The Attorneys General of ten states are investigating fast food franchisors for their alleged use of “no poach” provisions in their franchise agreements, according to a press release by the New Jersey Attorney General’s Office, and as reported by NPR. In a July 9, 2018 letter, the Attorneys General for New Jersey, Massachusetts, California, Washington, D.C., Illinois, Maryland, Minnesota, New York, Oregon, Pennsylvania, and Rhode Island requested information from eight fast food companies about their alleged use of such provisions. The letter states that the Attorneys General “have learned that certain franchise agreements used in our States and the District of Columbia . . . may contain provisions that impact some employees’ ability to obtain higher paying or more attractive positions with a different franchisee.” In other words, the agreements purportedly prohibit one franchisee of a particular brand from hiring employees of another franchisee of the same brand.

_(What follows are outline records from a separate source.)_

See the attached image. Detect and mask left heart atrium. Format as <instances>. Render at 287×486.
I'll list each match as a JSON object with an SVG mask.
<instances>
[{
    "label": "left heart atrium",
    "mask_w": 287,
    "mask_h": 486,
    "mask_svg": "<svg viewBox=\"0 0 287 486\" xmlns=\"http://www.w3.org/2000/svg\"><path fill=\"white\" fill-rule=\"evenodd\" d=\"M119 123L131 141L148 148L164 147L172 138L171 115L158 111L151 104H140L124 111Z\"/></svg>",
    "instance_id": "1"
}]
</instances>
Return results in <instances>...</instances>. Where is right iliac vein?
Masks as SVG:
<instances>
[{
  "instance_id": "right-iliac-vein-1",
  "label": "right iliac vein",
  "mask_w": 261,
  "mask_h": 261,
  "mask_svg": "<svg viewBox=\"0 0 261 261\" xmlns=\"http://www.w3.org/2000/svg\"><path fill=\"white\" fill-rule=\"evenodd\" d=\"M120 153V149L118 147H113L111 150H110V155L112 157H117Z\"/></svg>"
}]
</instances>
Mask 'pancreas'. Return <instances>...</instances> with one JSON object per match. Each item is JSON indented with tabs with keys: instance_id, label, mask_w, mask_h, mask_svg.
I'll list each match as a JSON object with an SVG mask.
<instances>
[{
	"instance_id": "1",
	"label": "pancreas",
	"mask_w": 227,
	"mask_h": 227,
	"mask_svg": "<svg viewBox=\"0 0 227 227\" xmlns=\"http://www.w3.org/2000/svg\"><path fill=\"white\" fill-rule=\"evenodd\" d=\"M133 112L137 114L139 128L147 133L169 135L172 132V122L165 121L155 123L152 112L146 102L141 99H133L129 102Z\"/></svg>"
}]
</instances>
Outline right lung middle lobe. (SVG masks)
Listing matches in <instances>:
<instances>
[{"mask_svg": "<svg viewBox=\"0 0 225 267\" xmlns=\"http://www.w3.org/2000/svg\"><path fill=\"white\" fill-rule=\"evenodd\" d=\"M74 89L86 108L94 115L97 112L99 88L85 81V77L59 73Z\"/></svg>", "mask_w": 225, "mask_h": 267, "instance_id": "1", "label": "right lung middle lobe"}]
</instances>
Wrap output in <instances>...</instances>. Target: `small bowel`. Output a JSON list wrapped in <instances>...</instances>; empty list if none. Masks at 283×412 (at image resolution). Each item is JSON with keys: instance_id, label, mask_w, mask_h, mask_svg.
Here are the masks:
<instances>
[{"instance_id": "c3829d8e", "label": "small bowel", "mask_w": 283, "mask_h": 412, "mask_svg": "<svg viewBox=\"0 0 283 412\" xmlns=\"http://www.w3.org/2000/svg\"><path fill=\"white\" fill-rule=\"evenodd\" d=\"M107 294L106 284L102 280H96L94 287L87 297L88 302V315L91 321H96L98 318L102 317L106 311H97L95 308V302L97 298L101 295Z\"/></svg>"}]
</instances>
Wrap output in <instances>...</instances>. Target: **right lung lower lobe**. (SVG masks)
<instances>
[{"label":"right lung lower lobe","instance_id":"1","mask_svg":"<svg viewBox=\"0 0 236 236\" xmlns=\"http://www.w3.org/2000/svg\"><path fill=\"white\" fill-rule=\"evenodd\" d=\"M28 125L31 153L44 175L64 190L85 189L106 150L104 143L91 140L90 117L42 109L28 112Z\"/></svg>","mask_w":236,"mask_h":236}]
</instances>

As we previously reported, in October 2016, the U.S. Department of Justice Antitrust Division announced that it would proceed criminally against so-called “naked no poach” agreements between and among competitors (i.e., those that are not reasonably necessary to any separate, legitimate business collaboration between the employers) as per se violations of the antitrust laws. Earlier this year, in an update entitled “No More No-Poach: The Antitrust Division Continues to Investigate and Prosecute ‘No Poach’ and Wage Fixing Agreements,” the Antitrust Division announced an April 3, 2018 complaint and simultaneous settlement with Knorr-Bremse AG and Westinghouse Air Brake Technologies, its first prosecution under this new crackdown.

According to the update, the settlement includes: (a) a broad injunction prohibiting each defendant from entering into or maintaining no poach agreements among themselves and with other employers that will be in force for seven years; (b) an affirmative obligation to cooperate in any Antitrust Division investigation of other potential no poach agreements between the defendant and any other employer; (c) a requirement that each defendant affirmatively notify its U.S. employees and recruiters and the rail industry at large of the settlement and its obligations; and (d) the Antitrust Division’s new consent decree provisions designed to improve the effectiveness of the decree and the Division’s future ability to enforce it. According to the Antitrust Division:

Market participants are on notice: the Division intends to zealously enforce the antitrust laws in labor markets and aggressively pursue information on additional violations to identify and end anticompetitive no-poach agreements that harm employees and the economy.

The current focus by state law enforcers on franchisors is a new twist, given that restrictive covenant agreements in the franchise industry are typically given more leeway than in the employment context and when entered into between competitors. The distinction being drawn here is apparently that franchisees are competitors of one another, even though they all fall under the same brand tent. It remains to be seen whether the courts will agree, or if anything will come of these investigations. As we previously reported, there are currently pending at least four class actions claiming that provisions contained in franchise agreements prohibiting the hiring of employees of other intrabrand franchisees without the consent of their employer violate the antitrust laws. As always, we will monitor the Attorney General investigation and report back with any updates.